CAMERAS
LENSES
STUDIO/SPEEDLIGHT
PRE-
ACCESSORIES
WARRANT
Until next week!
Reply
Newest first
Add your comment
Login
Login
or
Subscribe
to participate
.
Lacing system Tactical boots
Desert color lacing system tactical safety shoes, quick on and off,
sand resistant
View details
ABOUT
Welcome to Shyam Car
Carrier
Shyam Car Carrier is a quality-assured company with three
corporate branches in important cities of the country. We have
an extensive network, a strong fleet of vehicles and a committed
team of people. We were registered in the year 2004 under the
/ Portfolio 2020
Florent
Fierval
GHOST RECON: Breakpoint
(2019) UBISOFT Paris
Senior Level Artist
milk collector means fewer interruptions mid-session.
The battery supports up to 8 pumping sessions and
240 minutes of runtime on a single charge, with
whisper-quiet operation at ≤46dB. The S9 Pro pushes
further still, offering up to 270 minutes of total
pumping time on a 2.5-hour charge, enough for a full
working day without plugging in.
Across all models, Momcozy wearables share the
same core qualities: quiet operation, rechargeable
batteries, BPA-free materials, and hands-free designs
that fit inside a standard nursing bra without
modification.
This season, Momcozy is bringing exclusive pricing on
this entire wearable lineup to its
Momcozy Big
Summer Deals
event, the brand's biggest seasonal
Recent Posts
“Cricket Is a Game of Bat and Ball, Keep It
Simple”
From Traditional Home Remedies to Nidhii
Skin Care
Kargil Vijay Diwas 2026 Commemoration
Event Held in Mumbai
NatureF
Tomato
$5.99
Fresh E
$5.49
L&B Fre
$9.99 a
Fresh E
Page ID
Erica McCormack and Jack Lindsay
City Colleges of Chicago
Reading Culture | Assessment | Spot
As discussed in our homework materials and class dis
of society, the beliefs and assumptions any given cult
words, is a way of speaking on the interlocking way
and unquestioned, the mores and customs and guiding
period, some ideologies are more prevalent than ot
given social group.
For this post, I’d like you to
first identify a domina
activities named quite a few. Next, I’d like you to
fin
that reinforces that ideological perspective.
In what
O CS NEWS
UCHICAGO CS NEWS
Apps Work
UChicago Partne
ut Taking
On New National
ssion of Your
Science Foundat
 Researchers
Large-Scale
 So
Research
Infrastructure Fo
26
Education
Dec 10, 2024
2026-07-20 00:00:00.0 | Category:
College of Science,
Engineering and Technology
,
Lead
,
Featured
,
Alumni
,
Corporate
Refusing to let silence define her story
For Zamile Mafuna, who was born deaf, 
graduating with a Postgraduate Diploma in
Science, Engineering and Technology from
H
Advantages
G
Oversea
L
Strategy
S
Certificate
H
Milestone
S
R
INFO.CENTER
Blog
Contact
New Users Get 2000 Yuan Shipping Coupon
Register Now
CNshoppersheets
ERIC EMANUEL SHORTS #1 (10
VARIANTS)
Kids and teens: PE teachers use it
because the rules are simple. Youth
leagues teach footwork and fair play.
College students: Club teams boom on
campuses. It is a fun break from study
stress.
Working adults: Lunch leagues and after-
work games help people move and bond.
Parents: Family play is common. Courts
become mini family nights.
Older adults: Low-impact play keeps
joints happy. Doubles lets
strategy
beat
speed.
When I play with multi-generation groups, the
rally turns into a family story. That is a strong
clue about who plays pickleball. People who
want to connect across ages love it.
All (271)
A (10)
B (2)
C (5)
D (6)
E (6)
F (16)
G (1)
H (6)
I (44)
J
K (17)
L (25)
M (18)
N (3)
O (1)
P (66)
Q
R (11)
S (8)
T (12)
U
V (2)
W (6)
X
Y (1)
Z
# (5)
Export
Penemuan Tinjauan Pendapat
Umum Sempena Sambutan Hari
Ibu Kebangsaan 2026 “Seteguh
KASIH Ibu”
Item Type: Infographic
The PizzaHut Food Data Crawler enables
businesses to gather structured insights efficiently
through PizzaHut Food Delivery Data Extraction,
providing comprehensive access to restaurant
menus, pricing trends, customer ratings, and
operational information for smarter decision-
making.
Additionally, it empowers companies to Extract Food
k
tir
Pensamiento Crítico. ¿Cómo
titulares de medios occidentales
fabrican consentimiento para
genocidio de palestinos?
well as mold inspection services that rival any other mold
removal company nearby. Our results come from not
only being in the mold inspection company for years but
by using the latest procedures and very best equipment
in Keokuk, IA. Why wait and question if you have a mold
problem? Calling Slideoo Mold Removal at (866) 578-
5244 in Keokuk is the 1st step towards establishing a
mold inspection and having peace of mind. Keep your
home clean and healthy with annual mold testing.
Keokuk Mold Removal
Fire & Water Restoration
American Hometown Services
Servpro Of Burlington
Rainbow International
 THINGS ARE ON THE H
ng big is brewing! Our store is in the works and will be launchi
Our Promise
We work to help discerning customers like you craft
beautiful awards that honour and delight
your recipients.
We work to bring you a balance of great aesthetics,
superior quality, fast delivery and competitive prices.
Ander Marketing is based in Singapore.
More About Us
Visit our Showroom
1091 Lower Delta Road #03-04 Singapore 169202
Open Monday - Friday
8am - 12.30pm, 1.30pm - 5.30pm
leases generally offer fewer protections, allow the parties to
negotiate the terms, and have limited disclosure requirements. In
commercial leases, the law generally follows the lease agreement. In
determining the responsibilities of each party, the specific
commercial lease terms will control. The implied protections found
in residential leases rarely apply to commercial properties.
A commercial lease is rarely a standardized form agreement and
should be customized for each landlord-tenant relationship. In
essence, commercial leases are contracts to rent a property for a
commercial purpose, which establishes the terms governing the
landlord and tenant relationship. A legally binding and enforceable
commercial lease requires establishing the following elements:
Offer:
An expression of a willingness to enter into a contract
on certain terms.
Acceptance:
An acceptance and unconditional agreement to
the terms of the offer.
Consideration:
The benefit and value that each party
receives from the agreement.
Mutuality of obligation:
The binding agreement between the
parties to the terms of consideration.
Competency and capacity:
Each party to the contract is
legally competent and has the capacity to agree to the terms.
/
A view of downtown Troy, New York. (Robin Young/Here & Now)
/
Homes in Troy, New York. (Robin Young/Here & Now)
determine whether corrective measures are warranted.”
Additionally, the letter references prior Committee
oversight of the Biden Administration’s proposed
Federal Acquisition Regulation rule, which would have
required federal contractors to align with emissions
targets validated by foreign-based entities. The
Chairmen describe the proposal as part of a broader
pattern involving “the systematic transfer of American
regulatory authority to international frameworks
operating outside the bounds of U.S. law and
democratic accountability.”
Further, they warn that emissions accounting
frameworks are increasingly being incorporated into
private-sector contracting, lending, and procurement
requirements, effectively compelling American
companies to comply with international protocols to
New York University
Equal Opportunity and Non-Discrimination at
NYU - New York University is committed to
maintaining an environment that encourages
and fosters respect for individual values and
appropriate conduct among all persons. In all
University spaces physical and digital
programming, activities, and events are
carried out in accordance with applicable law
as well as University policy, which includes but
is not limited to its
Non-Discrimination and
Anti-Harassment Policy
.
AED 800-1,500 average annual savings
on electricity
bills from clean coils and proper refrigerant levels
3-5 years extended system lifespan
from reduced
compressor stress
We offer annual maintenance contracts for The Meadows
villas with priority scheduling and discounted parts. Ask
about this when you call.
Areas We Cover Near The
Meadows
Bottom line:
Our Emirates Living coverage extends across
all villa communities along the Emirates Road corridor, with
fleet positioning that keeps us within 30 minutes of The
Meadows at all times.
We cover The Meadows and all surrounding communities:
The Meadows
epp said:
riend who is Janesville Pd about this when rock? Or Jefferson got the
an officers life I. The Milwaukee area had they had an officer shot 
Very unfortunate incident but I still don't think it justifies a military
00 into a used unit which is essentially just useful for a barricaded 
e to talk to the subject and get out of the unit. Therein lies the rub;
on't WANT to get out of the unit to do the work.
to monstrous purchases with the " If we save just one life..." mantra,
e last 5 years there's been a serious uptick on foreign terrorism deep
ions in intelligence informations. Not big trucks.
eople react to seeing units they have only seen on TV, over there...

____________________

> Problem to solve:
Return exactly the lines from the beginning of the data above through the one containing "milk collector means", please. Include both end lines and add nothing else.

> Finished exercise:
CAMERAS
LENSES
STUDIO/SPEEDLIGHT
PRE-
ACCESSORIES
WARRANT
Until next week!
Reply
Newest first
Add your comment
Login
Login
or
Subscribe
to participate
.
Lacing system Tactical boots
Desert color lacing system tactical safety shoes, quick on and off,
sand resistant
View details
ABOUT
Welcome to Shyam Car
Carrier
Shyam Car Carrier is a quality-assured company with three
corporate branches in important cities of the country. We have
an extensive network, a strong fleet of vehicles and a committed
team of people. We were registered in the year 2004 under the
/ Portfolio 2020
Florent
Fierval
GHOST RECON: Breakpoint
(2019) UBISOFT Paris
Senior Level Artist
milk collector means fewer interruptions mid-session.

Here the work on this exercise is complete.